I’ve fielded several problems in the last week that exhibited symptoms of corrupted current log. Without the actual log, it has been impossible to determine what is going on or even if it represents a firmware or hardware issue. That situation changed last night when my datalog crashed with the same symptoms.

The current datalog is a huge file. It maxes out at close to 2GB, the practical limit in a FAT32 file system. When it gets to the limit set, it wraps around and starts overwiting older entries. If your log has wrapped, you will see (in the status datalog tab) that the starting date/time advances with the ending date/time. If the starting date/time is constant, it hasn’t yet wrapped.

These problems seem to only effect datalogs that have wrapped. The default wrap size is 400 days worth of data or 6,912,000 entries. That may represent more than 400 days in any particular case if there are lapses where the IoTaWatt was not recording.

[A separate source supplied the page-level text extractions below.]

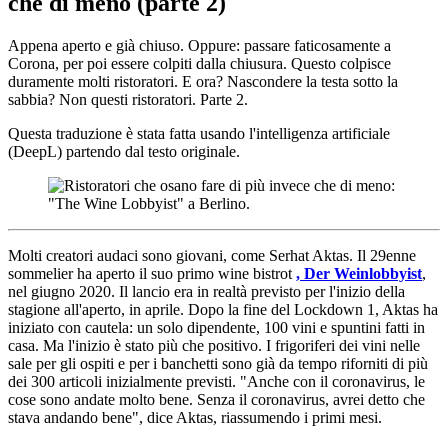
che di meno (parte 2)
Appena aperto e già chiuso. Oppure: passare faticosamente a
Corona, per poi essere colpiti dalla chiusura. Questo colpisce
duramente molti ristoratori. E ora? Nascondere la testa sotto la
sabbia? Non questi ristoratori. Parte 2.
Questa traduzione è stata fatta usando l'intelligenza artificiale
(DeepL) partendo dal testo originale.
Molti creatori audaci sono giovani, come Serhat Aktas. Il 29enne
sommelier ha aperto il suo primo wine bistrot
, Der Weinlobbyist
,
nel giugno 2020. Il lancio era in realtà previsto per l'inizio della
stagione all'aperto, in aprile. Dopo la fine del Lockdown 1, Aktas ha
iniziato con cautela: un solo dipendente, 100 vini e spuntini fatti in
casa. Ma l'inizio è stato più che positivo. I frigoriferi dei vini nelle
sale per gli ospiti e per i banchetti sono già da tempo riforniti di più
dei 300 articoli inizialmente previsti. "Anche con il coronavirus, le
cose sono andate molto bene. Senza il coronavirus, avrei detto che
stava andando bene", dice Aktas, riassumendo i primi mesi.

I’m in the process of fixing this issue, and will expedite a release with the fix. I may also be able to introduce code to repair previous damage. Too soon to tell. In the meantime, there is an immediate way to solve the problem if it happens to you. Delete the current-log. That may sound drastic, but all of your history is still in the history log, and it is served up seamlessly when you use the local graph app to view the data. In fact, even with a large current-log, virtually all of the data served to the graph app comes from the history log. What you lose is resolution below 60 seconds. All of the standard graph requests only require 2 minute resolution.

To delete the current-log, enter the following query on your browser:

http://iotawatt.local/command?deletelog=current

The usual indication that you are experiencing this problem is a solid green LED, and when you look at the message log it ends with the message:

MM/DD/YY HH:MM:SS dataLog: service started.

I don’t expect too many more of these as there were not that many sold during that period, but if you suspect you are experiencing this problem but aren’t sure, just post the question alongg with a brief desciption of the symptoms and your recent message log.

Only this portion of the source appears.